Three things I learned the hard way
1. Tool descriptions are load-bearing
The tool description string is not documentation for humans — it's the model's only guidance on when and how to use the tool. Bad descriptions lead to the model either never calling the tool (doesn't know it applies) or calling it incorrectly (wrong parameters, wrong context).
I rewrote my read_file tool description three times before it started being used correctly. The original was: “Read a file from the filesystem.” The final version: “Read the complete contents of a file at the given path. Use this before editing any file to understand its current state. Supports text files; binary files return an error.” The addition of the use-case guidance (“before editing any file”) changed the behavior significantly.
2. Resource boundaries matter for trust
MCP servers can be given very broad or very narrow access. My filesystem server originally had write access to the entire VPS. After an agent accidentally wrote a temporary file to /etc/ (a path it shouldn't have been near), I added a workspace root restriction — every path is validated against an allowlist before any operation.
The principle I now use: grant the minimum access surface that lets the agent accomplish its task. You can always add more. You can't un-write a file.
3. Structured errors beat silent failures
When an MCP tool fails, the model receives the error as part of the tool response. If you return an opaque error like “Request failed”, the model will retry or hallucinate around it. If you return “GitHub API returned 403: this token lacks the repo scope for private repositories”, the model can tell the user exactly what went wrong and suggest how to fix it.

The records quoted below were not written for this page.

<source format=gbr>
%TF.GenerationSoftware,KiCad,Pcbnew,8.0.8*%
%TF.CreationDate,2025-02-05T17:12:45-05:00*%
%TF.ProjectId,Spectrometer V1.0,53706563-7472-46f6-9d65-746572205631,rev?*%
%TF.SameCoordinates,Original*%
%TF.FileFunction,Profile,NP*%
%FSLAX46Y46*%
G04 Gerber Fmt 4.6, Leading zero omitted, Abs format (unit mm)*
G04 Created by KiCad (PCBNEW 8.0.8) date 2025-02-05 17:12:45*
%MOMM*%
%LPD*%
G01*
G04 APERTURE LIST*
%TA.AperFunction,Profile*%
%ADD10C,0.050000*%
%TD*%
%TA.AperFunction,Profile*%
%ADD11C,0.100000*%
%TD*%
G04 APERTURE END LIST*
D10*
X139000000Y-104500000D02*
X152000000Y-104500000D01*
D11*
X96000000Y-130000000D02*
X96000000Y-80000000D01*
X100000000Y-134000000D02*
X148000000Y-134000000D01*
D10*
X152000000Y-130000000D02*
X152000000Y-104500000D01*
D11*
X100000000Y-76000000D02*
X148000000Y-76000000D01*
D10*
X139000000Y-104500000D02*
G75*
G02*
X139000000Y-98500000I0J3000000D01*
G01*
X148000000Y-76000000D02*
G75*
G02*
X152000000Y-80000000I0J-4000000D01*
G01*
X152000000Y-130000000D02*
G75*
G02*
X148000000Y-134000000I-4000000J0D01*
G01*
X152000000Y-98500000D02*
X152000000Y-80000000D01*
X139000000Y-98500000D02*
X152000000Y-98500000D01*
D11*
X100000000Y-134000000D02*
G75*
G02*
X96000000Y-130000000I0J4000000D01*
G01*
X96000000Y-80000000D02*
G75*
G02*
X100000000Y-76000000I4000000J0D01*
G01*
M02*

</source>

Good MCP tool error messages should answer: what happened, why it happened, and what to do next. This is the same principle as good API error design — except the consumer is a language model, not a developer.
The ecosystem today
The MCP server ecosystem is growing fast. Anthropic maintains reference implementations for Brave Search, filesystem access, Git, and a handful of other common integrations. The community has built hundreds more. Claude Desktop, Cursor, and most major AI coding tools now support MCP natively.
What's missing is tooling for enterprise deployment patterns — authentication, access controls at the server level, audit logging, and multi-tenant server architectures. If you're building for production use in a company environment, you're still rolling your own on much of this.

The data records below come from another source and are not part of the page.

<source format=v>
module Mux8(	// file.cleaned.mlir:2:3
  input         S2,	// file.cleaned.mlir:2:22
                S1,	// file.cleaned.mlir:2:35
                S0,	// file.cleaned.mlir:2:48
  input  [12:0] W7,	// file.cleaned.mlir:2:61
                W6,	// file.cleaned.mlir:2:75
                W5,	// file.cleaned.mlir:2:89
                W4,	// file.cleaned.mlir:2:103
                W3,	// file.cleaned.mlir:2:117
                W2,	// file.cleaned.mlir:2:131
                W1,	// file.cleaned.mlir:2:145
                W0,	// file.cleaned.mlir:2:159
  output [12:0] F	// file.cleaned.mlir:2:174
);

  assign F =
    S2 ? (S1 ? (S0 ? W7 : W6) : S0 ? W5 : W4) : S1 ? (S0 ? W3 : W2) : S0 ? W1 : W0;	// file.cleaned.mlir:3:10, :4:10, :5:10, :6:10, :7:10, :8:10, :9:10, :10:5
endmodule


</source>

That will change. The protocol is solid. The infrastructure around it is catching up.
Why it matters
The thing that changed for me when I started using MCP properly: my agent went from a capable chat interface to something that could actually do autonomous work. Not because the model got smarter (it didn't), but because the surface area of actions it could take expanded dramatically.
An agent that can read files, query databases, call APIs, and browser-automate is categorically more capable than one that can only generate text. MCP is the mechanism that makes the first kind of agent composable and maintainable — instead of bespoke.
If you're building AI-powered products in 2026 and haven't looked at MCP yet, it's worth an afternoon. Build a server for a tool you use every day, connect it to Claude, and watch what happens when the model can actually reach out and touch your systems.